## TO DO
Which lines run from the line with "### 4.2.2 Uplink streaming for MTSI" through the line with "The reception function" in the entries below? Print them exactly, both ends included, and nothing more.

________________________________________

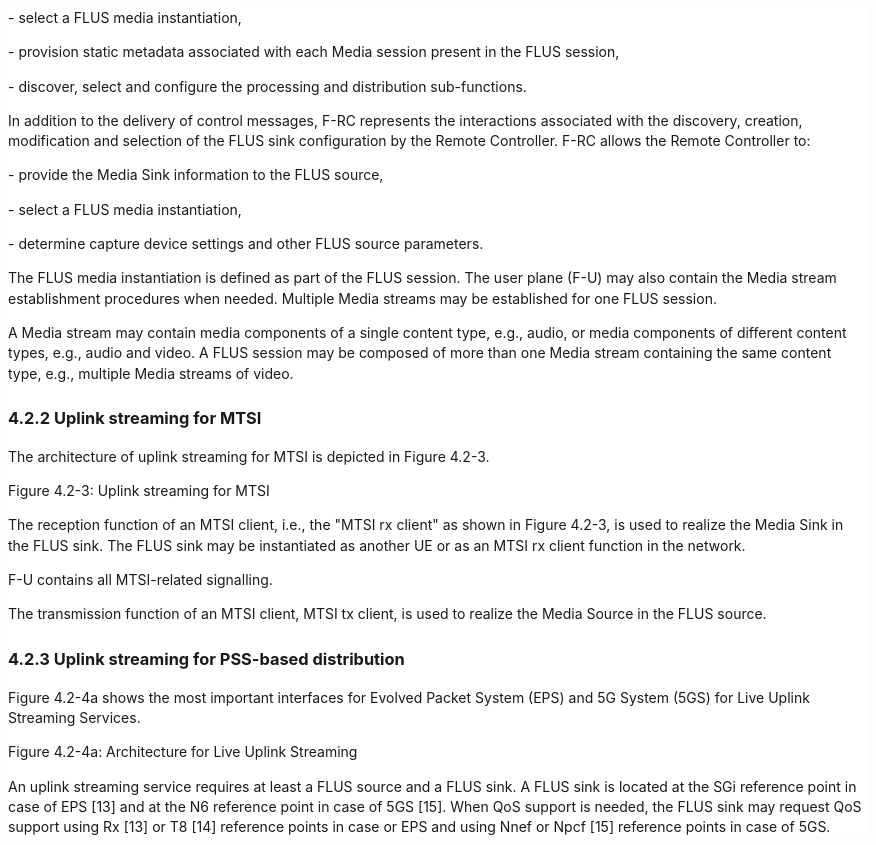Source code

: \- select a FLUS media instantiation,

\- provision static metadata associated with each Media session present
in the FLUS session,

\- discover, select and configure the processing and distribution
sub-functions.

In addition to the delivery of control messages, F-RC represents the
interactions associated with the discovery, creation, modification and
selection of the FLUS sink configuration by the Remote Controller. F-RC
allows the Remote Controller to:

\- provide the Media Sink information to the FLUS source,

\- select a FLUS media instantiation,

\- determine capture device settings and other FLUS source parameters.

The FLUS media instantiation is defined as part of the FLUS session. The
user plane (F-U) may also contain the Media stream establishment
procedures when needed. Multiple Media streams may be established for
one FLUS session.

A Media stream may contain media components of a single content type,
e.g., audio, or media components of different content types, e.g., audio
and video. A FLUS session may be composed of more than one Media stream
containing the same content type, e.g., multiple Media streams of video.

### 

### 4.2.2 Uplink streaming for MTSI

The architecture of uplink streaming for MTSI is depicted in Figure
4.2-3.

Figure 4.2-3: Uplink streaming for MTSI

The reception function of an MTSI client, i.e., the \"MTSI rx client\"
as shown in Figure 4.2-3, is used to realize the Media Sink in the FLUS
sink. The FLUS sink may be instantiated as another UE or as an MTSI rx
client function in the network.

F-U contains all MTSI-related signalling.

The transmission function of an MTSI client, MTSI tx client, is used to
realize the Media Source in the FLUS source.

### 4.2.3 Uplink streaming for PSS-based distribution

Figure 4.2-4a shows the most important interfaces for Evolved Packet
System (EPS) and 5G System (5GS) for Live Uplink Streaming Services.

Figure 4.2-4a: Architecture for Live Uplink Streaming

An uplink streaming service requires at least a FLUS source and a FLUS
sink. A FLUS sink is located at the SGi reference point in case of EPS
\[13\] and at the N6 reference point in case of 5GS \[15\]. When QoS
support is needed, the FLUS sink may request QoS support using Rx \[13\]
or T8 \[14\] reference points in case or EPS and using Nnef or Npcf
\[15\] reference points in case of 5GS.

________________________________________

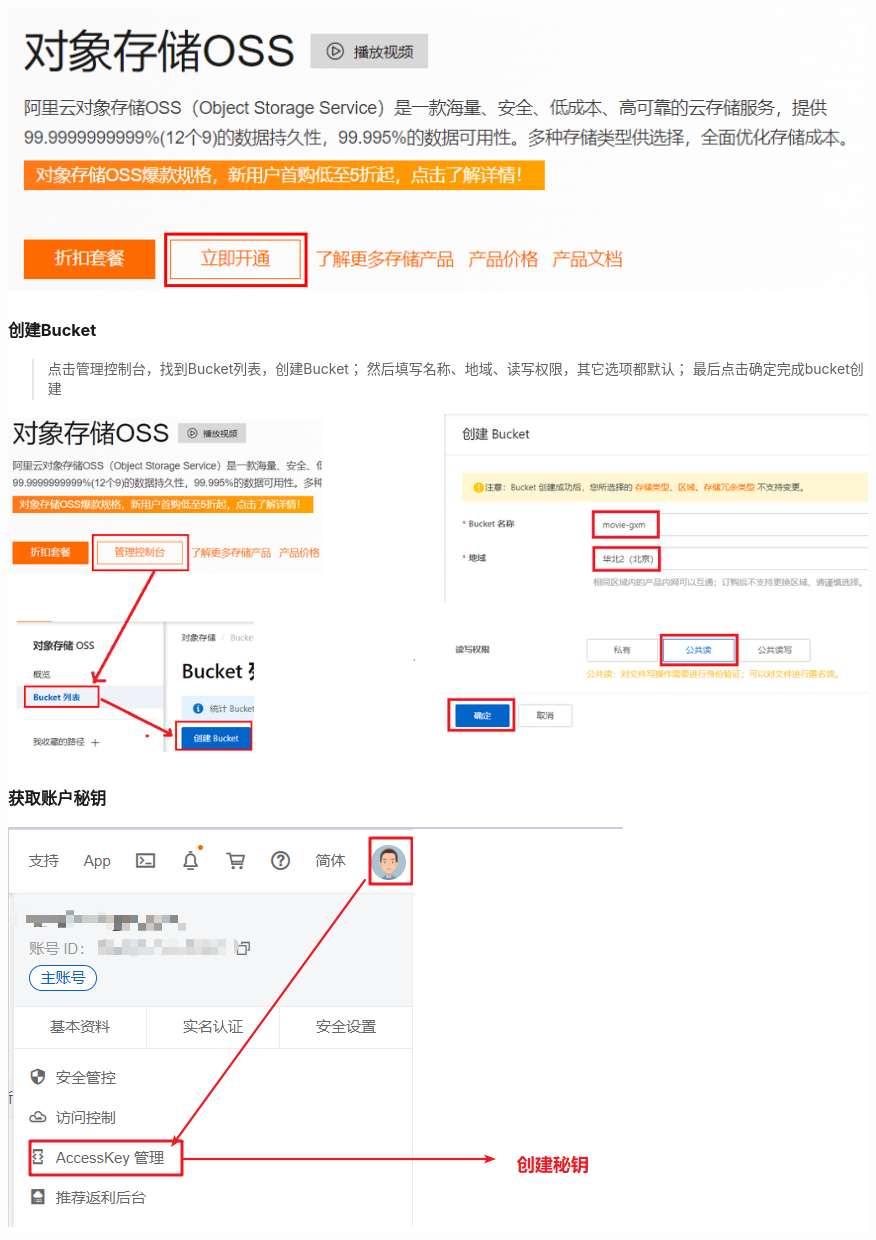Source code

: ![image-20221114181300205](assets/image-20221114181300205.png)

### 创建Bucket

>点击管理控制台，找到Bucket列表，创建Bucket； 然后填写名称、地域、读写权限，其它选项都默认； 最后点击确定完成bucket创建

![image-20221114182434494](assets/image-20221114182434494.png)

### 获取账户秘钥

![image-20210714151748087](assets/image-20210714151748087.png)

________________________________________

## EXERCISE RESULT
### 4.2.2 Uplink streaming for MTSI

The architecture of uplink streaming for MTSI is depicted in Figure
4.2-3.

Figure 4.2-3: Uplink streaming for MTSI

The reception function of an MTSI client, i.e., the \"MTSI rx client\"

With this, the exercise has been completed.